ACTIVITY.
Copy the data precisely, character for character, and leave out every picture.

Saved data entries
──────────────────────────────

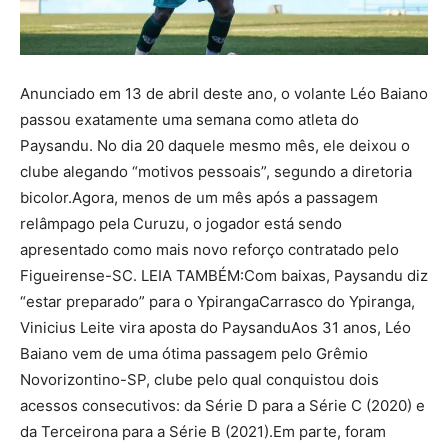
Anunciado em 13 de abril deste ano, o volante Léo Baiano
passou exatamente uma semana como atleta do
Paysandu. No dia 20 daquele mesmo mês, ele deixou o
clube alegando “motivos pessoais”, segundo a diretoria
bicolor.Agora, menos de um mês após a passagem
relâmpago pela Curuzu, o jogador está sendo
apresentado como mais novo reforço contratado pelo
Figueirense-SC. LEIA TAMBÉM:Com baixas, Paysandu diz
“estar preparado” para o YpirangaCarrasco do Ypiranga,
Vinicius Leite vira aposta do PaysanduAos 31 anos, Léo
Baiano vem de uma ótima passagem pelo Grêmio
Novorizontino-SP, clube pelo qual conquistou dois
acessos consecutivos: da Série D para a Série C (2020) e
da Terceirona para a Série B (2021).Em parte, foram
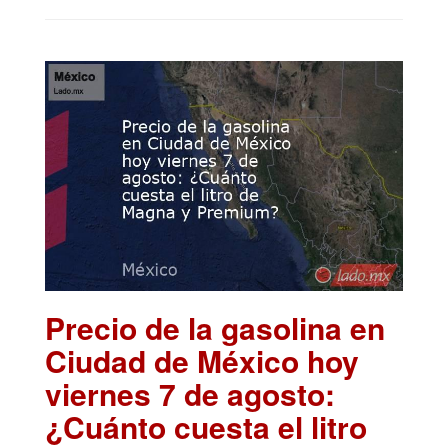
Precio de la gasolina en
Ciudad de México hoy
viernes 7 de agosto:
¿Cuánto cuesta el litro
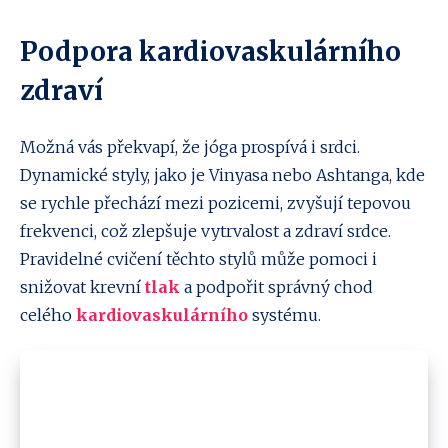
Podpora kardiovaskulárního
zdraví
Možná vás překvapí, že jóga prospívá i srdci.
Dynamické styly, jako je Vinyasa nebo Ashtanga, kde
se rychle přechází mezi pozicemi, zvyšují tepovou
frekvenci, což zlepšuje vytrvalost a zdraví srdce.
Pravidelné cvičení těchto stylů může pomoci i
snižovat krevní
tlak
a podpořit správný chod
celého
kardiovaskulárního
systému.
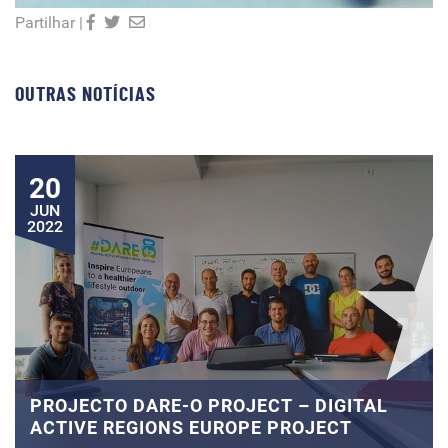
Partilhar |
OUTRAS NOTÍCIAS
20
JUN
2022
PROJECTO DARE-O PROJECT – DIGITAL
ACTIVE REGIONS EUROPE PROJECT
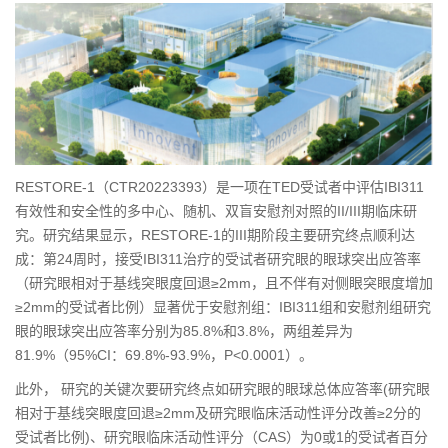
RESTORE-1（CTR20223393）是一项在TED受试者中评估IBI311
有效性和安全性的多中心、随机、双盲安慰剂对照的II/III期临床研
究。研究结果显示，RESTORE-1的III期阶段主要研究终点顺利达
成：第24周时，接受IBI311治疗的受试者研究眼的眼球突出应答率
（研究眼相对于基线突眼度回退≥2mm，且不伴有对侧眼突眼度增加
≥2mm的受试者比例）显著优于安慰剂组：IBI311组和安慰剂组研究
眼的眼球突出应答率分别为85.8%和3.8%，两组差异为
81.9%（95%CI：69.8%-93.9%，P<0.0001）。
此外， 研究的关键次要研究终点如研究眼的眼球总体应答率(研究眼
相对于基线突眼度回退≥2mm及研究眼临床活动性评分改善≥2分的
受试者比例)、研究眼临床活动性评分（CAS）为0或1的受试者百分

──────────────────────────────

OUTPUT BELOW.
Anunciado em 13 de abril deste ano, o volante Léo Baiano
passou exatamente uma semana como atleta do
Paysandu. No dia 20 daquele mesmo mês, ele deixou o
clube alegando “motivos pessoais”, segundo a diretoria
bicolor.Agora, menos de um mês após a passagem
relâmpago pela Curuzu, o jogador está sendo
apresentado como mais novo reforço contratado pelo
Figueirense-SC. LEIA TAMBÉM:Com baixas, Paysandu diz
“estar preparado” para o YpirangaCarrasco do Ypiranga,
Vinicius Leite vira aposta do PaysanduAos 31 anos, Léo
Baiano vem de uma ótima passagem pelo Grêmio
Novorizontino-SP, clube pelo qual conquistou dois
acessos consecutivos: da Série D para a Série C (2020) e
da Terceirona para a Série B (2021).Em parte, foram
Precio de la gasolina en
Ciudad de México hoy
viernes 7 de agosto:
¿Cuánto cuesta el litro
Podpora kardiovaskulárního
zdraví
Možná vás překvapí, že jóga prospívá i srdci.
Dynamické styly, jako je Vinyasa nebo Ashtanga, kde
se rychle přechází mezi pozicemi, zvyšují tepovou
frekvenci, což zlepšuje vytrvalost a zdraví srdce.
Pravidelné cvičení těchto stylů může pomoci i
snižovat krevní
tlak
a podpořit správný chod
celého
kardiovaskulárního
systému.
Partilhar |
OUTRAS NOTÍCIAS
20
JUN
2022
PROJECTO DARE-O PROJECT – DIGITAL
ACTIVE REGIONS EUROPE PROJECT
RESTORE-1（CTR20223393）是一项在TED受试者中评估IBI311
有效性和安全性的多中心、随机、双盲安慰剂对照的II/III期临床研
究。研究结果显示，RESTORE-1的III期阶段主要研究终点顺利达
成：第24周时，接受IBI311治疗的受试者研究眼的眼球突出应答率
（研究眼相对于基线突眼度回退≥2mm，且不伴有对侧眼突眼度增加
≥2mm的受试者比例）显著优于安慰剂组：IBI311组和安慰剂组研究
眼的眼球突出应答率分别为85.8%和3.8%，两组差异为
81.9%（95%CI：69.8%-93.9%，P<0.0001）。
此外， 研究的关键次要研究终点如研究眼的眼球总体应答率(研究眼
相对于基线突眼度回退≥2mm及研究眼临床活动性评分改善≥2分的
受试者比例)、研究眼临床活动性评分（CAS）为0或1的受试者百分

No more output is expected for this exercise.